● WHAT IS NEEDED
The lines from the one holding "07-08-2026, 9:52" to the final line of the listing below are to be duplicated exactly, with both ends included and pictures omitted.

Start of PROVIDED RECORDS

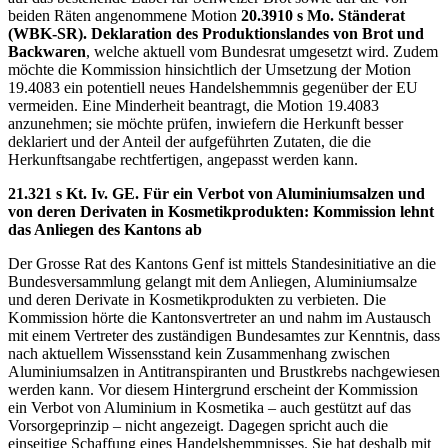
beiden Räten angenommene Motion
20.3910
s Mo. Ständerat
(WBK-SR). Deklaration des Produktionslandes von Brot und
Backwaren
, welche aktuell vom Bundesrat umgesetzt wird. Zudem
möchte die Kommission hinsichtlich der Umsetzung der Motion
19.4083 ein potentiell neues Handelshemmnis gegenüber der EU
vermeiden. Eine Minderheit beantragt, die Motion 19.4083
anzunehmen; sie möchte prüfen, inwiefern die Herkunft besser
deklariert und der Anteil der aufgeführten Zutaten, die die
Herkunftsangabe rechtfertigen, angepasst werden kann.
21.321
s Kt. Iv. GE. Für ein Verbot von Aluminiumsalzen und
von deren Derivaten in Kosmetikprodukten: Kommission lehnt
das Anliegen des Kantons ab
Der Grosse Rat des Kantons Genf ist mittels Standesinitiative an die
Bundesversammlung gelangt mit dem Anliegen, Aluminiumsalze
und deren Derivate in Kosmetikprodukten zu verbieten. Die
Kommission hörte die Kantonsvertreter an und nahm im Austausch
mit einem Vertreter des zuständigen Bundesamtes zur Kenntnis, dass
nach aktuellem Wissensstand kein Zusammenhang zwischen
Aluminiumsalzen in Antitranspiranten und Brustkrebs nachgewiesen
werden kann. Vor diesem Hintergrund erscheint der Kommission
ein Verbot von Aluminium in Kosmetika – auch gestützt auf das
Vorsorgeprinzip – nicht angezeigt. Dagegen spricht auch die
einseitige Schaffung eines Handelshemmnisses. Sie hat deshalb mit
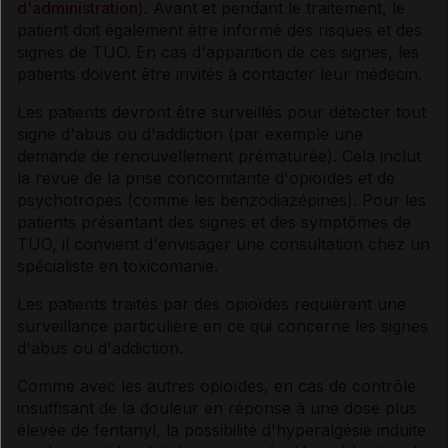
d'administration
). Avant et pendant le traitement, le
patient doit également être informé des risques et des
signes de TUO. En cas d'apparition de ces signes, les
patients doivent être invités à contacter leur médecin.
Les patients devront être surveillés pour détecter tout
signe d'abus ou d'addiction (par exemple une
demande de renouvellement prématurée). Cela inclut
la revue de la prise concomitante d'opioïdes et de
psychotropes (comme les benzodiazépines). Pour les
patients présentant des signes et des symptômes de
TUO, il convient d'envisager une consultation chez un
spécialiste en toxicomanie.
Les patients traités par des opioïdes requièrent une
surveillance particulière en ce qui concerne les signes
d'abus ou d'addiction.
Comme avec les autres opioïdes, en cas de contrôle
insuffisant de la douleur en réponse à une dose plus
élevée de fentanyl, la possibilité d'hyperalgésie induite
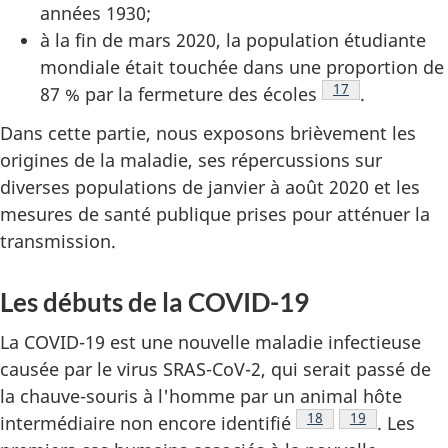
années 1930;
à la fin de mars 2020, la population étudiante
mondiale était touchée dans une proportion de
Note de bas de 
17
87 % par la fermeture des écoles
.
Dans cette partie, nous exposons brièvement les
origines de la maladie, ses répercussions sur
diverses populations de janvier à août 2020 et les
mesures de santé publique prises pour atténuer la
transmission.
Les débuts de la COVID-19
La COVID-19 est une nouvelle maladie infectieuse
causée par le virus SRAS-CoV-2, qui serait passé de
la chauve-souris à l'homme par un animal hôte
Note de bas de page
18
Note de bas d
19
intermédiaire non encore identifié
. Les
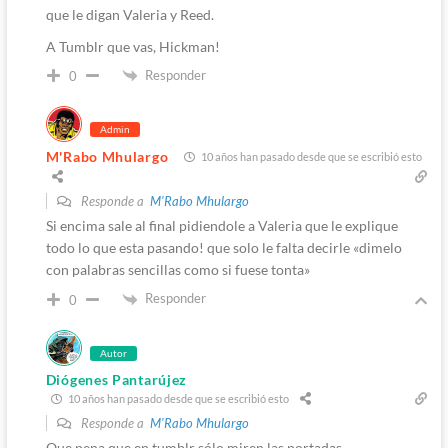
que le digan Valeria y Reed.
A Tumblr que vas, Hickman!
Responder
0
Admin
M'Rabo Mhulargo
10 años han pasado desde que se escribió esto
Responde a
M'Rabo Mhulargo
Si encima sale al final pidiendole a Valeria que le explique
todo lo que esta pasando! que solo le falta decirle «dimelo
con palabras sencillas como si fuese tonta»
Responder
0
Autor
Diógenes Pantarújez
10 años han pasado desde que se escribió esto
Responde a
M'Rabo Mhulargo
Que pena que en tumblr sólo miren las portadas…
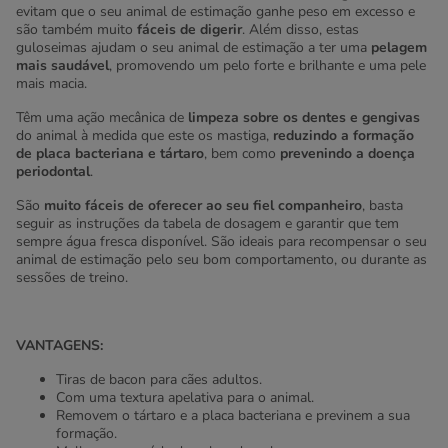
evitam que o seu animal de estimação ganhe peso em excesso e
são também muito
fáceis de digerir
. Além disso, estas
guloseimas ajudam o seu animal de estimação a ter uma
pelagem
mais saudável
, promovendo um pelo forte e brilhante e uma pele
mais macia.
Têm uma ação mecânica de
limpeza sobre os dentes e gengivas
do animal à medida que este os mastiga,
reduzindo a formação
de placa bacteriana e tártaro
, bem como
prevenindo a doença
periodontal
.
São
muito fáceis de oferecer ao seu fiel companheiro
, basta
seguir as instruções da tabela de dosagem e garantir que tem
sempre água fresca disponível. São ideais para recompensar o seu
animal de estimação pelo seu bom comportamento, ou durante as
sessões de treino.
VANTAGENS:
Tiras de bacon para cães adultos.
Com uma textura apelativa para o animal.
Removem o tártaro e a placa bacteriana e previnem a sua
formação.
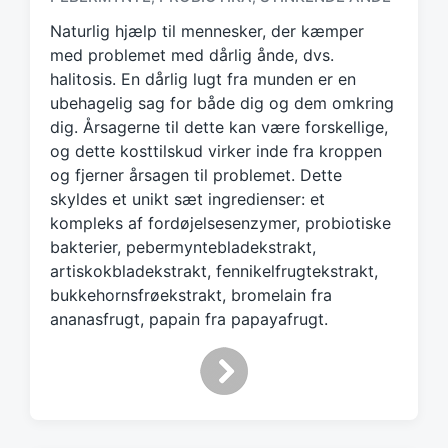
g
g
Naturlig hjælp til mennesker, der kæmper
e
med problemet med dårlig ånde, dvs.
d
halitosis. En dårlig lugt fra munden er en
w
ubehagelig sag for både dig og dem omkring
i
dig. Årsagerne til dette kan være forskellige,
t
h
og dette kosttilskud virker inde fra kroppen
og fjerner årsagen til problemet. Dette
skyldes et unikt sæt ingredienser: et
kompleks af fordøjelsesenzymer, probiotiske
bakterier, pebermyntebladekstrakt,
artiskokbladekstrakt, fennikelfrugtekstrakt,
bukkehornsfrøekstrakt, bromelain fra
ananasfrugt, papain fra papayafrugt.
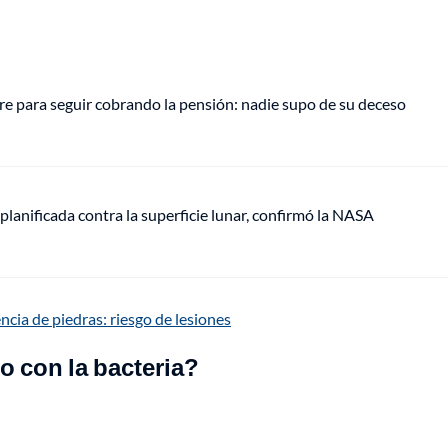
e para seguir cobrando la pensión: nadie supo de su deceso
anificada contra la superficie lunar, confirmó la NASA
ncia de piedras: riesgo de lesiones
 con la bacteria?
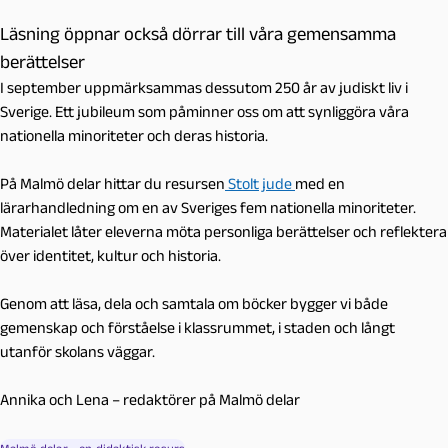
Läsning öppnar också dörrar till våra gemensamma
berättelser
I september uppmärksammas dessutom 250 år av judiskt liv i
Sverige. Ett jubileum som påminner oss om att synliggöra våra
nationella minoriteter och deras historia.
På Malmö delar hittar du resursen
Stolt jude
med en
lärarhandledning om en av Sveriges fem nationella minoriteter.
Materialet låter eleverna möta personliga berättelser och reflektera
över identitet, kultur och historia.
Genom att läsa, dela och samtala om böcker bygger vi både
gemenskap och förståelse i klassrummet, i staden och långt
utanför skolans väggar.
Annika och Lena – redaktörer på Malmö delar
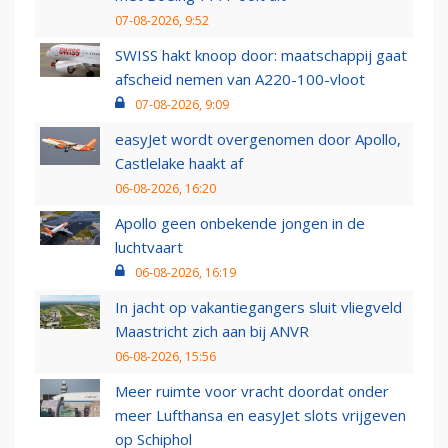
07-08-2026, 9:52
SWISS hakt knoop door: maatschappij gaat
afscheid nemen van A220-100-vloot
07-08-2026, 9:09
easyJet wordt overgenomen door Apollo,
Castlelake haakt af
06-08-2026, 16:20
Apollo geen onbekende jongen in de
luchtvaart
06-08-2026, 16:19
In jacht op vakantiegangers sluit vliegveld
Maastricht zich aan bij ANVR
06-08-2026, 15:56
Meer ruimte voor vracht doordat onder
meer Lufthansa en easyJet slots vrijgeven
op Schiphol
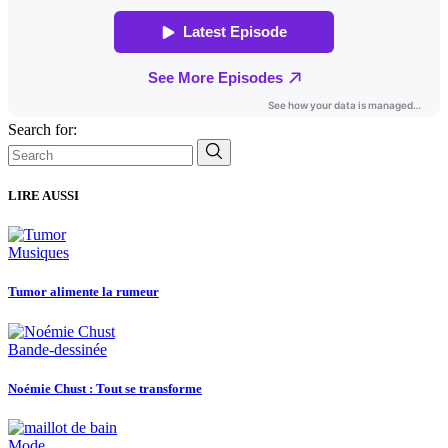
Search for:
LIRE AUSSI
Musiques
Tumor alimente la rumeur
Bande-dessinée
Noémie Chust : Tout se transforme
Mode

End of PROVIDED RECORDS

● TASK RESPONSE
07-08-2026, 9:52
SWISS hakt knoop door: maatschappij gaat
afscheid nemen van A220-100-vloot
07-08-2026, 9:09
easyJet wordt overgenomen door Apollo,
Castlelake haakt af
06-08-2026, 16:20
Apollo geen onbekende jongen in de
luchtvaart
06-08-2026, 16:19
In jacht op vakantiegangers sluit vliegveld
Maastricht zich aan bij ANVR
06-08-2026, 15:56
Meer ruimte voor vracht doordat onder
meer Lufthansa en easyJet slots vrijgeven
op Schiphol
Search for:
LIRE AUSSI
Musiques
Tumor alimente la rumeur
Bande-dessinée
Noémie Chust : Tout se transforme
Mode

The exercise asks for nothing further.